Worth setting explicitly once a grammar is split across files - the "first rule" then depends on include order, which is a fragile thing to depend on.

Settings

%pragma configures the compilation from the grammar itself, so a grammar that needs a particular setting carries it instead of relying on the code that compiles it.

Setting	What it does
`root <Rule>`	Where parsing starts
`lexer.pcre.flag <M>`	Compiles the lexer's pattern with a PCRE modifier
`lexer.pcre.disable <M>`	Compiles it without one
`lexer.pass <Class>`	Registers a lexer pass, normalizing
`lexer.check <Class>`	Registers a lexer pass, checking
`lexer.optimize <Class>`	Registers a lexer pass, optimizing
`lexer.complete <Class>`	Registers a lexer pass, checking after optimizing
`lexer.disable <Class>`	Drops a lexer pass, whenever it was registered
`parser.pass <Class>`	Registers a parser pass, normalizing
`parser.check <Class>`	Registers a parser pass, checking
`parser.optimize <Class>`	Registers a parser pass, optimizing
`parser.complete <Class>`	Registers a parser pass, checking after optimizing
`parser.disable <Class>`	Drops a parser pass

Anything else is an error.

PCRE Modifiers

The lexer compiles its tokens into one pattern, and these say which modifiers that pattern carries. A modifier is named either the way PCRE spells it or the way phplrt calls it:

1%pragma lexer.pcre.flag     Caseless   // ...or "i"
2%pragma lexer.pcre.disable  Utf8       // ...or "u"

By default, the pattern is compiled with S, u, s and m. See RegexModifier for what each of them means.

Compiler Passes

A pass rewrites or checks the lexer or the grammar while it is being built, and the setting is named after the moment it runs at:

1%pragma parser.check     \App\Grammar\NoLeftFactoringPass
2%pragma lexer.optimize   \App\Grammar\MergeKeywordsPass

The class is created with no arguments and must implement LexerCompilerPassInterface or ParserCompilerPassInterface - a class that does not exist, or implements the wrong one, is reported at the line it is written on.

A built-in pass can be dropped by name, which is how a grammar opts out of an optimization it does not want:

%pragma parser.disable \Phplrt\Parser\Builder\Compiler\NestedConcatenationParserCompilerPass

Building a Grammar describes what the passes are and when each priority runs.

Including Other Files

1%include grammar/lexemes
2%include grammar/expressions.pp3

the path is relative to the file to include is written in;
the extension may be omitted;
a file included from several places is read once, so a shared lexemes.pp3 can be included by everything that needs it.

Declarations land exactly where the %include is written, which matters for tokens: an included token list appears at that point in the token order.

Building A Result

A grammar with no reducers returns the tokens it kept.

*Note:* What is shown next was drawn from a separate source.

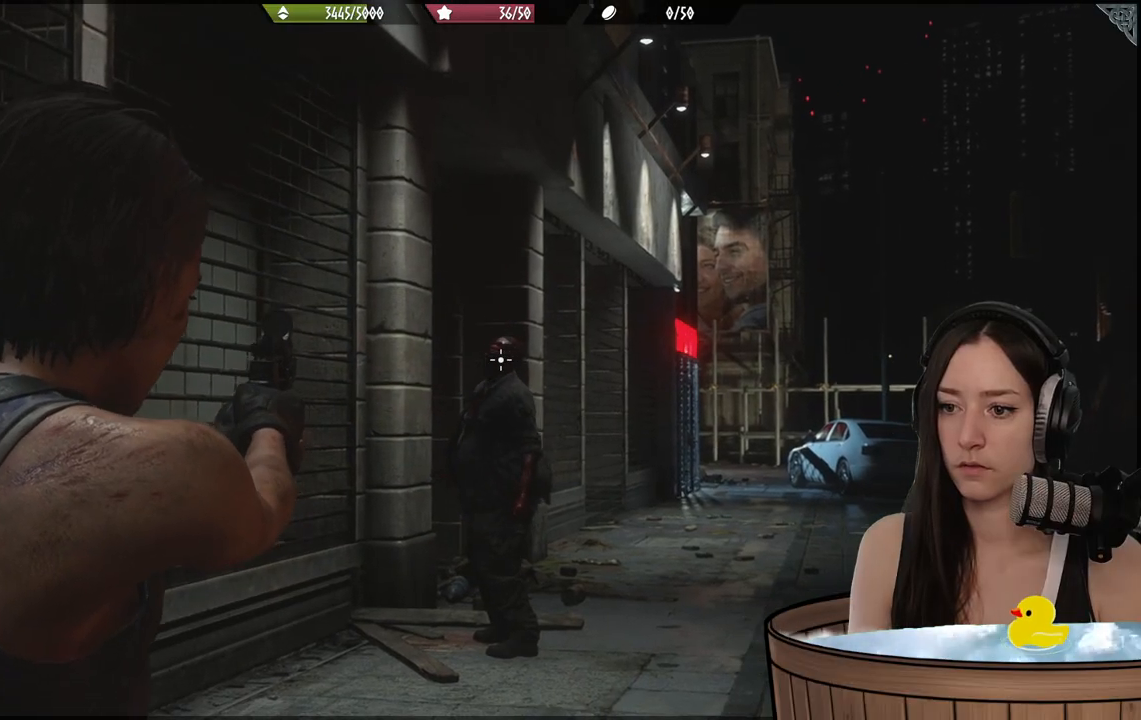
{"buttons": ["L2", "R2"], "left_stick": "center", "right_stick": "center", "events": [[83, "right_stick", "center"], [233, "right_stick", "left"], [400, "R2", "down"], [483, "right_stick", "center"]]}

To build something else, attach PHP:

1Number -> { return (int) $children->value; }
2  : <T_DIGIT>
3  ;

A block of code is the only form a reducer takes - build the node inside it:

1Number -> { return new \App\Ast\NumberNode($offset, $children->value); }
2  : <T_DIGIT>
3  ;

This has a page of its own: PHP in a Grammar.

Naming Conventions

Nothing is enforced, but the usual style makes grammars much easier to read:

1%token T_NUMBER  \d++    // tokens: T_SCREAMING_CASE
2Expression : ... ;       // rules:  PascalCase

A Fuller Example

 1%skip  T_WHITESPACE  \s++
 2%skip  T_COMMENT     //[^\n]*+
 3
 4%token T_NUMBER      \d++(?:\.\d++)?
 5%token T_STRING      "[^"]*+"
 6%token T_TRUE        true
 7%token T_FALSE       false
 8%token T_NULL        null
 9%token T_NAME        [a-zA-Z_][a-zA-Z0-9_]*+
10
11%pragma root Config
12
13// name = value
14// name = value
15Config : Pair()* ;
16
17Pair : <T_NAME> "=" Value() ;
18
19Value
20  : <T_NUMBER>
21  | <T_STRING>
22  | <T_TRUE>
23  | <T_FALSE>
24  | <T_NULL>
25  | List()
26  ;
27
28// [a, b, c]
29List : "[" (Value() ("," Value())*)? "]" ;

Note T_TRUE before T_NAME - otherwise true is read as a name. And note that the punctuation is never declared: "=", "[", "," and "]" each declare their token where they are read, and none of them needs escaping because a value is not an expression.